### Supplied records:
○ ○ ○ ○

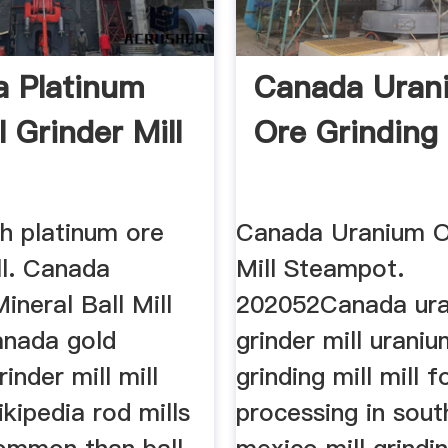
 Platinum
Canada Uran
 Grinder Mill
Ore Grinding 
h platinum ore
Canada Uranium O
ll. Canada
Mill Steampot.
ineral Ball Mill
202052Canada ura
nada gold
grinder mill urani
inder mill mill
grinding mill mill f
ikipedia rod mills
processing in sout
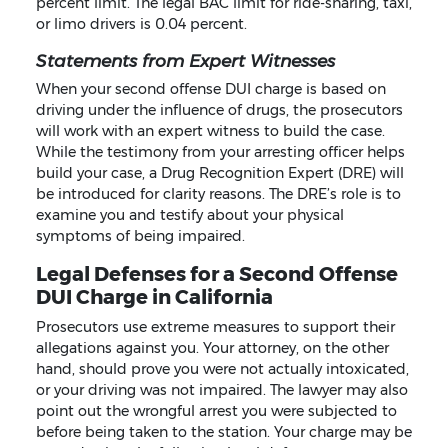
percent limit. The legal BAC limit for ride-sharing, taxi,
or limo drivers is 0.04 percent.
Statements from Expert Witnesses
When your second offense DUI charge is based on
driving under the influence of drugs, the prosecutors
will work with an expert witness to build the case.
While the testimony from your arresting officer helps
build your case, a Drug Recognition Expert (DRE) will
be introduced for clarity reasons. The DRE’s role is to
examine you and testify about your physical
symptoms of being impaired.
Legal Defenses for a Second Offense
DUI Charge in California
Prosecutors use extreme measures to support their
allegations against you. Your attorney, on the other
hand, should prove you were not actually intoxicated,
or your driving was not impaired. The lawyer may also
point out the wrongful arrest you were subjected to
before being taken to the station. Your charge may be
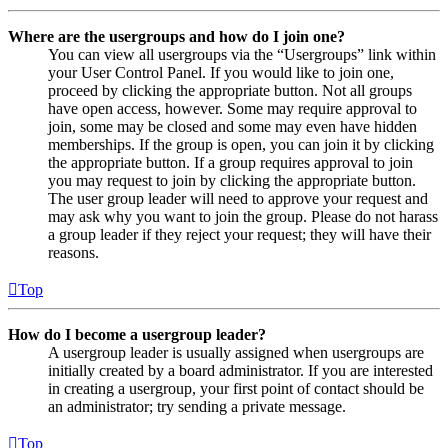
Where are the usergroups and how do I join one?
You can view all usergroups via the “Usergroups” link within
your User Control Panel. If you would like to join one,
proceed by clicking the appropriate button. Not all groups
have open access, however. Some may require approval to
join, some may be closed and some may even have hidden
memberships. If the group is open, you can join it by clicking
the appropriate button. If a group requires approval to join
you may request to join by clicking the appropriate button.
The user group leader will need to approve your request and
may ask why you want to join the group. Please do not harass
a group leader if they reject your request; they will have their
reasons.
Top
How do I become a usergroup leader?
A usergroup leader is usually assigned when usergroups are
initially created by a board administrator. If you are interested
in creating a usergroup, your first point of contact should be
an administrator; try sending a private message.
Top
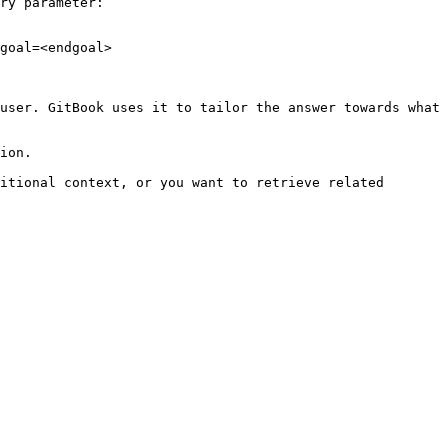
ry parameter:

goal=<endgoal>

user. GitBook uses it to tailor the answer towards what 
ion.

itional context, or you want to retrieve related 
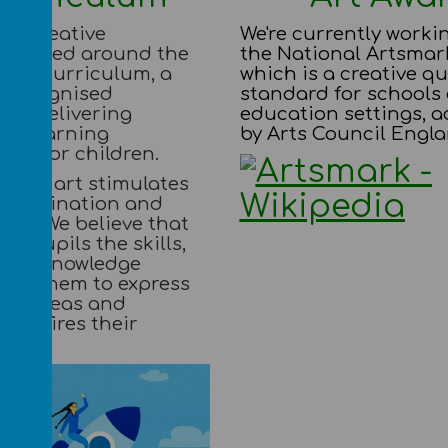
 a creative
We're currently worki
m based around the
the National Artsmar
nes Curriculum, a
which is a creative qu
y recognised
standard for schools
for delivering
education settings, a
ng learning
by Arts Council Engla
ies for children.
 that art stimulates
, imagination and
ess. We believe that
our pupils the skills,
 and knowledge
 for them to express
 to ideas and
. It fires their
on.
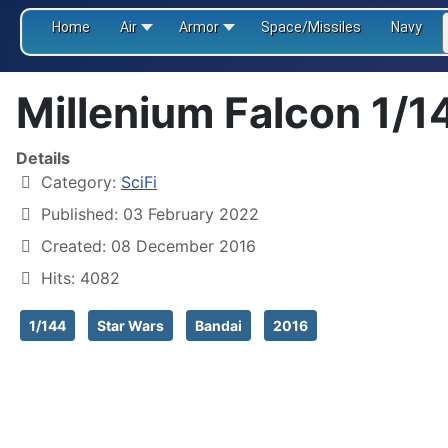
Home
Air
Armor
Space/Missiles
Navy
Millenium Falcon 1/1
Details
Category:
SciFi
Published: 03 February 2022
Created: 08 December 2016
Hits: 4082
1/144
Star Wars
Bandai
2016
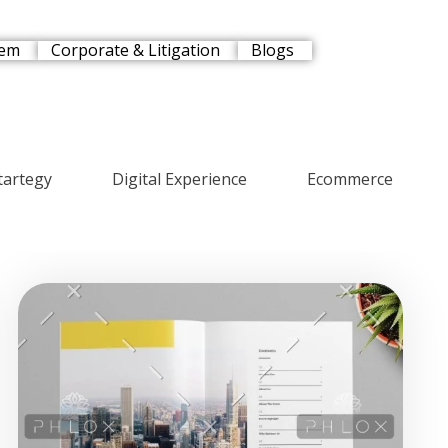
tem
Corporate & Litigation
Blogs
tartegy
Digital Experience
Ecommerce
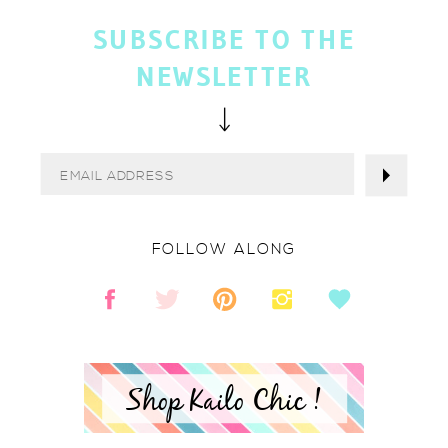
SUBSCRIBE TO THE
NEWSLETTER
FOLLOW ALONG
Shop Kailo Chic !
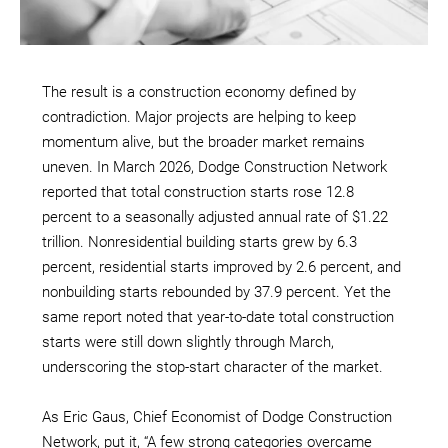
The result is a construction economy defined by
contradiction. Major projects are helping to keep
momentum alive, but the broader market remains
uneven. In March 2026, Dodge Construction Network
reported that total construction starts rose 12.8
percent to a seasonally adjusted annual rate of $1.22
trillion. Nonresidential building starts grew by 6.3
percent, residential starts improved by 2.6 percent, and
nonbuilding starts rebounded by 37.9 percent. Yet the
same report noted that year-to-date total construction
starts were still down slightly through March,
underscoring the stop-start character of the market.
As Eric Gaus, Chief Economist of Dodge Construction
Network, put it, “A few strong categories overcame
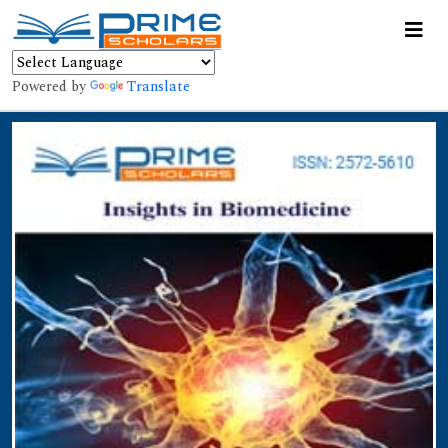
Powered by
Translate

○ ○ ○ ○

### What is required:
Show every line of the data that includes the string "based".

### Response to the exercise:
When your second offense DUI charge is based on
m based around the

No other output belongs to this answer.